OpenTelemetry: The Standard for Observability

devops observability

OpenTelemetry has become the standard for observability. Vendor-neutral instrumentation that works everywhere. Here’s how to use it effectively.

What Is OpenTelemetry

OpenTelemetry (OTel) provides:

The Three Pillars

Traces:  Request flow across services
Metrics: Aggregated measurements over time
Logs:    Discrete events with context

OTel unifies all three.

Python Setup

Installation

pip install opentelemetry-api \
            opentelemetry-sdk \
            opentelemetry-instrumentation-django \
            opentelemetry-instrumentation-requests \
            opentelemetry-exporter-otlp

Basic Configuration

# otel_setup.py
from opentelemetry import trace
from opentelemetry.sdk.trace import TracerProvider
from opentelemetry.sdk.trace.export import BatchSpanProcessor
from opentelemetry.exporter.otlp.proto.grpc.trace_exporter import OTLPSpanExporter
from opentelemetry.sdk.resources import Resource

# Create resource
resource = Resource.create({
    "service.name": "my-service",
    "service.version": "1.0.0",
    "deployment.environment": "production"
})

# Create tracer provider
provider = TracerProvider(resource=resource)

# Add exporter
otlp_exporter = OTLPSpanExporter(endpoint="http://localhost:4317")
provider.add_span_processor(BatchSpanProcessor(otlp_exporter))

# Set global tracer provider
trace.set_tracer_provider(provider)

Django Auto-instrumentation

# manage.py
import os
os.environ.setdefault('DJANGO_SETTINGS_MODULE', 'myproject.settings')

from opentelemetry.instrumentation.django import DjangoInstrumentor
DjangoInstrumentor().instrument()

# Continue with Django setup

Manual Instrumentation

Creating Spans

from opentelemetry import trace

tracer = trace.get_tracer(__name__)

def process_order(order_id):
    with tracer.start_as_current_span("process_order") as span:
        span.set_attribute("order.id", order_id)
        
        # Child span
        with tracer.start_as_current_span("validate_order"):
            validate(order_id)
        
        with tracer.start_as_current_span("charge_payment"):
            charge(order_id)
            
        span.set_attribute("order.status", "completed")

Context Propagation

from opentelemetry import trace
from opentelemetry.propagate import inject, extract

# Inject context into outgoing request
headers = {}
inject(headers)
requests.get("http://other-service/api", headers=headers)
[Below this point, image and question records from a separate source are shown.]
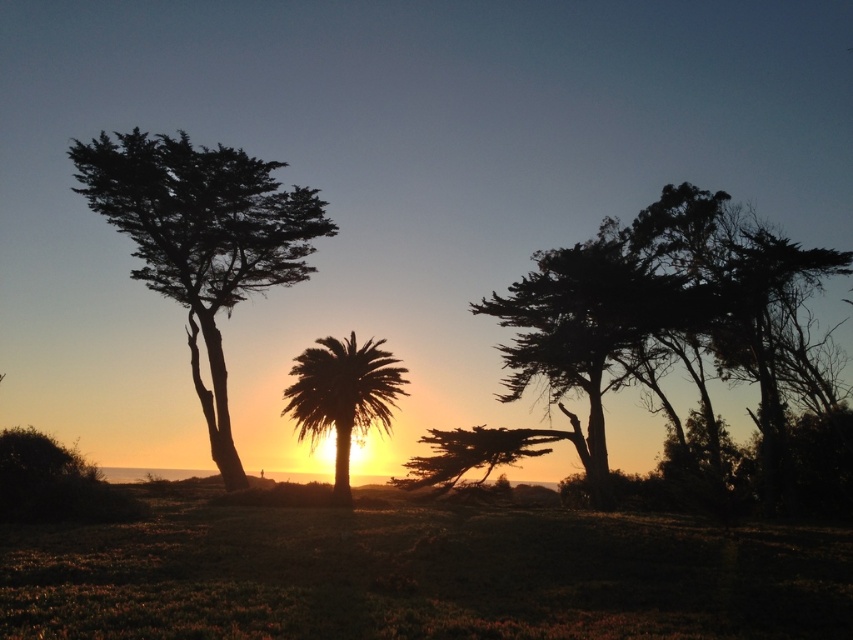
Is green grassy at lower center taller than silhouette palm tree at center?

No.

Describe the element at coordinates (421, 576) in the screenshot. The width and height of the screenshot is (853, 640). I see `green grassy at lower center` at that location.

The height and width of the screenshot is (640, 853). In order to click on green grassy at lower center in this screenshot , I will do `click(421, 576)`.

Is point (599, 323) less distant than point (323, 225)?

Yes, point (599, 323) is in front of point (323, 225).

Is silhouette wood tree at right above silhouette/leafy tree at left?

Incorrect, silhouette wood tree at right is not positioned above silhouette/leafy tree at left.

Describe the element at coordinates (639, 332) in the screenshot. The image size is (853, 640). I see `silhouette wood tree at right` at that location.

Find the location of `silhouette wood tree at right`. silhouette wood tree at right is located at coordinates (639, 332).

Between point (306, 566) and point (798, 253), which one is positioned behind?

Positioned behind is point (798, 253).

The height and width of the screenshot is (640, 853). Describe the element at coordinates (421, 576) in the screenshot. I see `green grassy at lower center` at that location.

Who is more distant from viewer, (x=45, y=614) or (x=758, y=422)?

Positioned behind is point (x=758, y=422).

The image size is (853, 640). I want to click on green grassy at lower center, so click(x=421, y=576).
# Extract context from incoming request
context = extract(request.headers)
with tracer.start_as_current_span("handle_request", context=context):
    # Process with parent context
    pass

Metrics

from opentelemetry import metrics
from opentelemetry.sdk.metrics import MeterProvider
from opentelemetry.sdk.metrics.export import PeriodicExportingMetricReader
from opentelemetry.exporter.otlp.proto.grpc.metric_exporter import OTLPMetricExporter

# Setup
exporter = OTLPMetricExporter(endpoint="http://localhost:4317")
reader = PeriodicExportingMetricReader(exporter)
provider = MeterProvider(metric_readers=[reader])
metrics.set_meter_provider(provider)

# Create meter
meter = metrics.get_meter(__name__)

# Counter
request_counter = meter.create_counter(
    "http_requests_total",
    description="Total HTTP requests"
)

# Histogram
request_duration = meter.create_histogram(
    "http_request_duration_seconds",
    description="HTTP request duration"
)

# Use
def handle_request(request):
    request_counter.add(1, {"method": request.method, "path": request.path})
    
    start = time.time()
    response = process(request)
    duration = time.time() - start
    
    request_duration.record(duration, {"method": request.method})
    return response

Logs (Correlation)

from opentelemetry import trace
import logging

class OTelLogHandler(logging.Handler):
    def emit(self, record):
        span = trace.get_current_span()
        if span.is_recording():
            ctx = span.get_span_context()
            record.trace_id = format(ctx.trace_id, '032x')
            record.span_id = format(ctx.span_id, '016x')

# Add to logger
handler = OTelLogHandler()
logging.getLogger().addHandler(handler)

# Format logs with trace context
formatter = logging.Formatter(
    '%(asctime)s [%(trace_id)s:%(span_id)s] %(message)s'
)

The Collector

Docker Compose

version: '3'
services:
  otel-collector:
    image: otel/opentelemetry-collector-contrib
    command: ["--config=/etc/otel-collector-config.yaml"]
    volumes:
      - ./otel-collector-config.yaml:/etc/otel-collector-config.yaml
    ports:
      - "4317:4317"   # OTLP gRPC
      - "4318:4318"   # OTLP HTTP

Collector Config

# otel-collector-config.yaml
receivers:
  otlp:
    protocols:
      grpc:
        endpoint: 0.0.0.0:4317
      http:
        endpoint: 0.0.0.0:4318

processors:
  batch:
    timeout: 5s
    send_batch_size: 1000
  
  memory_limiter:
    check_interval: 1s
    limit_mib: 500

exporters:
  jaeger:
    endpoint: jaeger:14250
    tls:
      insecure: true
  
  prometheus:
    endpoint: "0.0.0.0:8889"
  
  loki:
    endpoint: http://loki:3100/loki/api/v1/push

service:
  pipelines:
    traces:
      receivers: [otlp]
      processors: [memory_limiter, batch]
      exporters: [jaeger]
    
    metrics:
      receivers: [otlp]
      processors: [memory_limiter, batch]
      exporters: [prometheus]

Kubernetes Integration

Auto-instrumentation Operator

apiVersion: opentelemetry.io/v1alpha1
kind: Instrumentation
metadata:
  name: my-instrumentation
spec:
  exporter:
    endpoint: http://otel-collector:4317
  propagators:
    - tracecontext
    - baggage
  sampler:
    type: parentbased_traceidratio
    argument: "0.25"
  python:
    image: ghcr.io/open-telemetry/opentelemetry-operator/autoinstrumentation-python:latest
# Pod annotation
annotations:
  instrumentation.opentelemetry.io/inject-python: "true"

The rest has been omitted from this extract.